The University of Maryland School of Medicine’s Institute of Human Virology’s relink program is situated in the institution’s community health outreach and engagement arm, the JACQUES Initiative. With over two decades of experience in successful, innovative HIV and hepatitis C case management, the JACQUES Initiative staff are well-positioned to re-engage hepatitis B and C infected individuals who have fallen out of care, especially those from structurally vulnerable populations. Their approach fuses retrospective chart reviews with telephone and other technology facilitated outreach, and referrals to clinical programs across not only Baltimore City but the state of Maryland. Grant funding also supports connections to public assistance and community resources.
The relink program of the University of Miami Division of Infectious Diseases focuses on untreated hepatitis B and C infected individuals diagnosed in outpatient, emergency department and inpatient settings across the University of Miami Health System. Their approach melds chart reviews with callbacks and intensive navigation tailored to varied patient cultural, behavioral and social backgrounds. Grant funding will enable a pivot toward more assertive re-engagement to care with emphasis on liver cancer prevention awareness. Program outcomes will also support attempts to formalize long-term, system-wide hepatitis B and C micro-elimination and hepatitis-related cancer prevention services.
The multi-disciplinary team at the University of North Carolina, Chapel Hill relink program focuses their efforts primarily on vulnerable population (substance abuse recovery, post-incarceration, immigrant) within their cohort of pregnant and postpartum individuals infected with hepatitis B or C. The team follows infants born to people living with either virus to ensure testing and, if necessary, referral to care, yielding insights into challenges faced by this sub-population. Further efforts are directed toward the general population of diagnosed but untreated individuals within the wider University of North Carolina Health System, encompassing fifteen hospitals across the state.

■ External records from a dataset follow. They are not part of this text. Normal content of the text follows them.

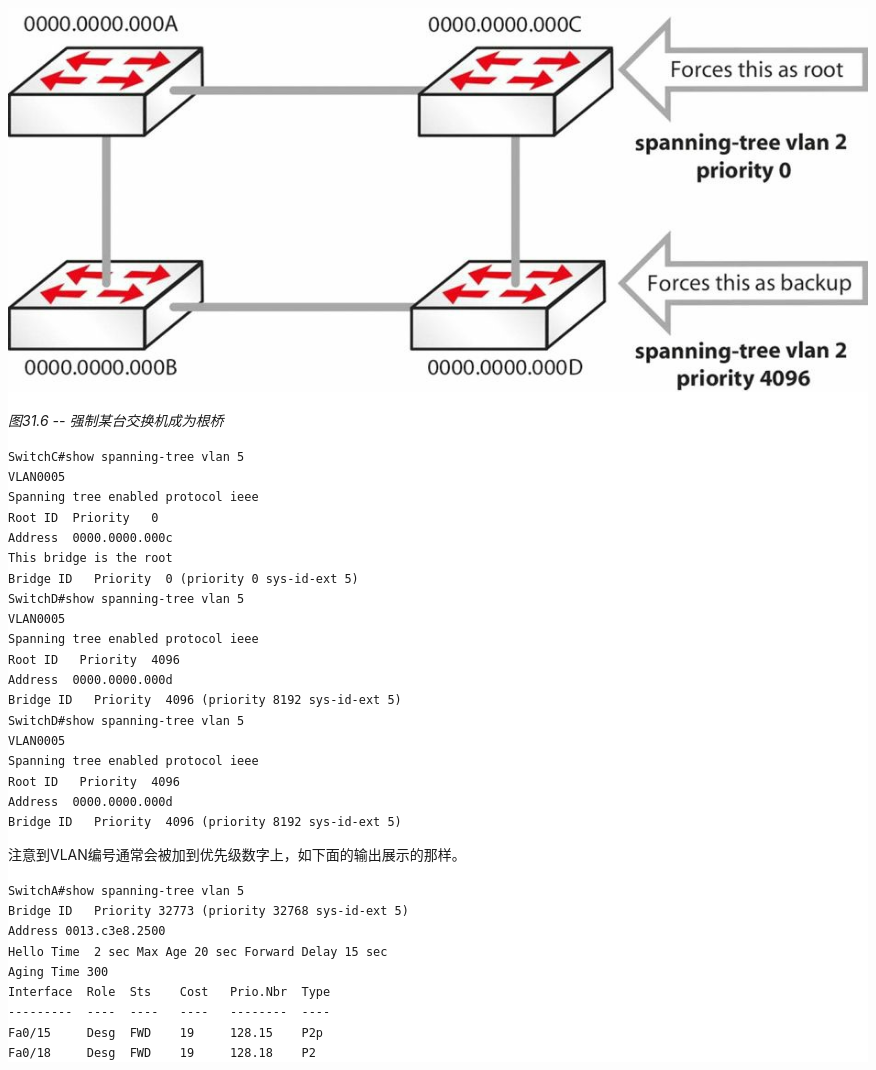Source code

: ![强制某台交换机成为根桥](images/3106.png)

*图31.6 -- 强制某台交换机成为根桥*

```console
SwitchC#show spanning-tree vlan 5
VLAN0005
Spanning tree enabled protocol ieee
Root ID  Priority   0
Address  0000.0000.000c
This bridge is the root
Bridge ID   Priority  0 (priority 0 sys-id-ext 5)
SwitchD#show spanning-tree vlan 5
VLAN0005
Spanning tree enabled protocol ieee
Root ID   Priority  4096
Address  0000.0000.000d
Bridge ID   Priority  4096 (priority 8192 sys-id-ext 5)
SwitchD#show spanning-tree vlan 5
VLAN0005
Spanning tree enabled protocol ieee
Root ID   Priority  4096
Address  0000.0000.000d
Bridge ID   Priority  4096 (priority 8192 sys-id-ext 5)
```

注意到VLAN编号通常会被加到优先级数字上，如下面的输出展示的那样。

```console
SwitchA#show spanning-tree vlan 5
Bridge ID   Priority 32773 (priority 32768 sys-id-ext 5)
Address 0013.c3e8.2500
Hello Time  2 sec Max Age 20 sec Forward Delay 15 sec
Aging Time 300
Interface  Role  Sts    Cost   Prio.Nbr  Type
---------  ----  ----   ----   --------  ----
Fa0/15     Desg  FWD    19     128.15    P2p
Fa0/18     Desg  FWD    19     128.18    P2
```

This relink program is a collaboration between the Los Angeles County Department of Public Health and the Klausner Research Group of the University of Southern California’s Department of Population and Public Health Sciences. It combines access to the Los Angeles countywide hepatitis C registry and patient navigation by trained case workers with linkage to treatment to local community-based providers. In addition to augmenting patient navigation efforts, grant funding enables the development of a case management toolkit with protocols and procedures for staff, training manuals, and a resource guide.
The West Virginia University and Community Care of West Virginia (CCWV) relink program expands efforts to identify and re‑engage individuals diagnosed with hepatitis C but untreated across CCWV’s primary care and addiction medicine settings. The program leverages EHR‑driven patient identification, structured outreach, coordinated care navigation, and telehealth‑based treatment access. Supported by statewide hepatitis initiatives, expanded treatment availability, multidisciplinary collaboration, and sustainable workflows, the program aims to strengthen long‑term linkage to care and improve population‑level health outcomes.